* TEXT PASSAGE:
__________

Ask HN: How should I price a plain text watermarking SAAS? - titusblair
I am working on a plain text watermarking SAAS and would really like your ideas on what I should charge for it. You can watermark facebook posts, twitter posts, word documents, website content, etc. Should I charge via API calls or per content watermarked, etc? Should I have multiple plans or just a few?  Should I not charge at all? I really want this to be something lots of people can use and so pricing it well at the start is very important, at least I think so! I want this to be available for everyone but also want to turn it into a profitable business if possible. Any thoughts, experience, feedback would be much appreciated! Thanks!
======
pedalpete
I don't understand why you would want to watermark text? How many people want
to do that? Why do they want to? Text is copywritable (with the exception of
text on social networks, which you don't have the rights to - so why
watermark??)

You "really want this to be something lots of people can use". That's a good
start, but you believe pricing will have a big influence on adoption.

The way many companies deal with this (as long as there aren't prohibitive
costs involved) is to give the product away for free for a bit. Have a beta,
find how many people want it, how often do they use it, what do they use it
for. Don't worry about it being to many, it will likely be 100% less than you
think (yup, I mean 0) until you start personally talking to people and getting
them to try it.

Once you know how and why people are using it, you _might_ be able to estimate
how much it is worth to them, but probably not. You'll have to look at how
large the market it, how many customers you can get, how much your costs are,
and does the whole thing make financial sense for anybody?

------
brudgers
Because I'm not clear on what "watermark" means in this context or what
problem watermarking solves, I have no idea what a good price might be. More
information such as examples or a prototype implementation might help.

Good luck.

__________

* SUPPLIED DATA:
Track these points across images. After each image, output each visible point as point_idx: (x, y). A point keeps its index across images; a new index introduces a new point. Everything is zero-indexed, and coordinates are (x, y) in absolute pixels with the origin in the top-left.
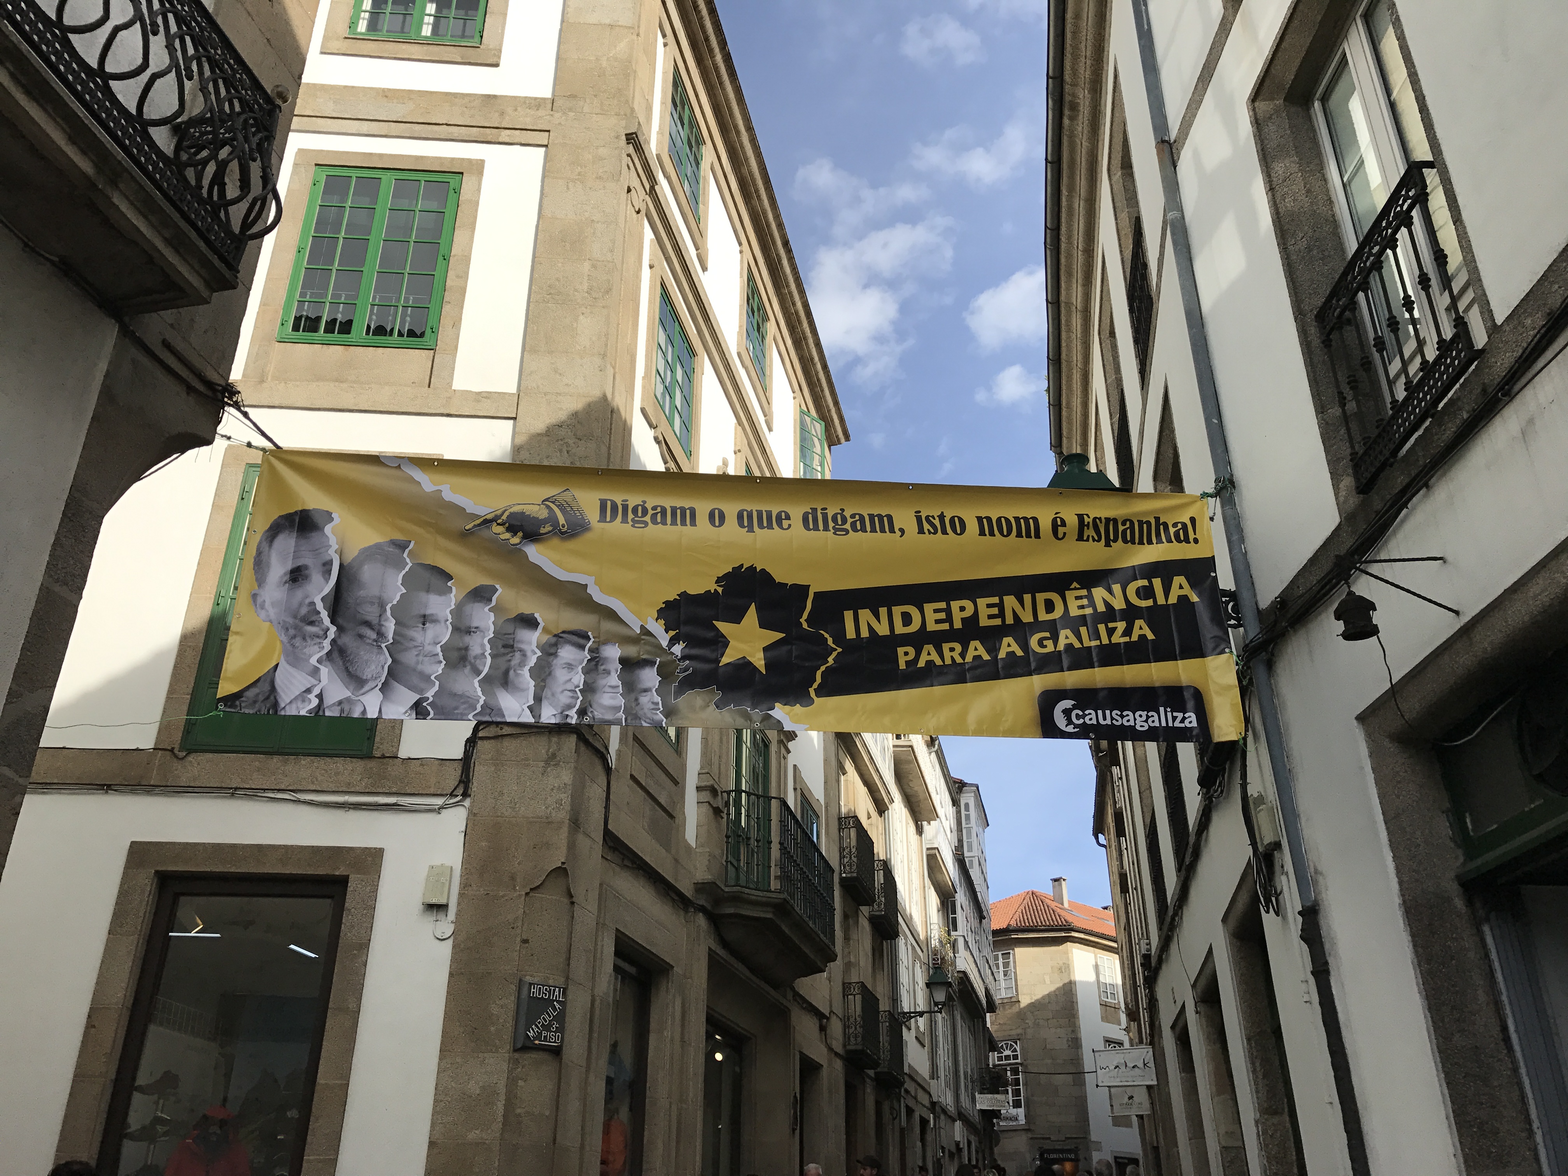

__________

In the thread on pricing a text watermarking service, rewrite the paragraph that begins "The way many companies deal with this" as a short bulleted list that keeps its main points.

- Many companies, if costs aren't prohibitive, give the product away free for a while.
- Run a beta to learn how many people want it, how often they use it, and what they use it for.
- Don't worry about getting too many users: expect about zero until you personally talk to people and get them to try it.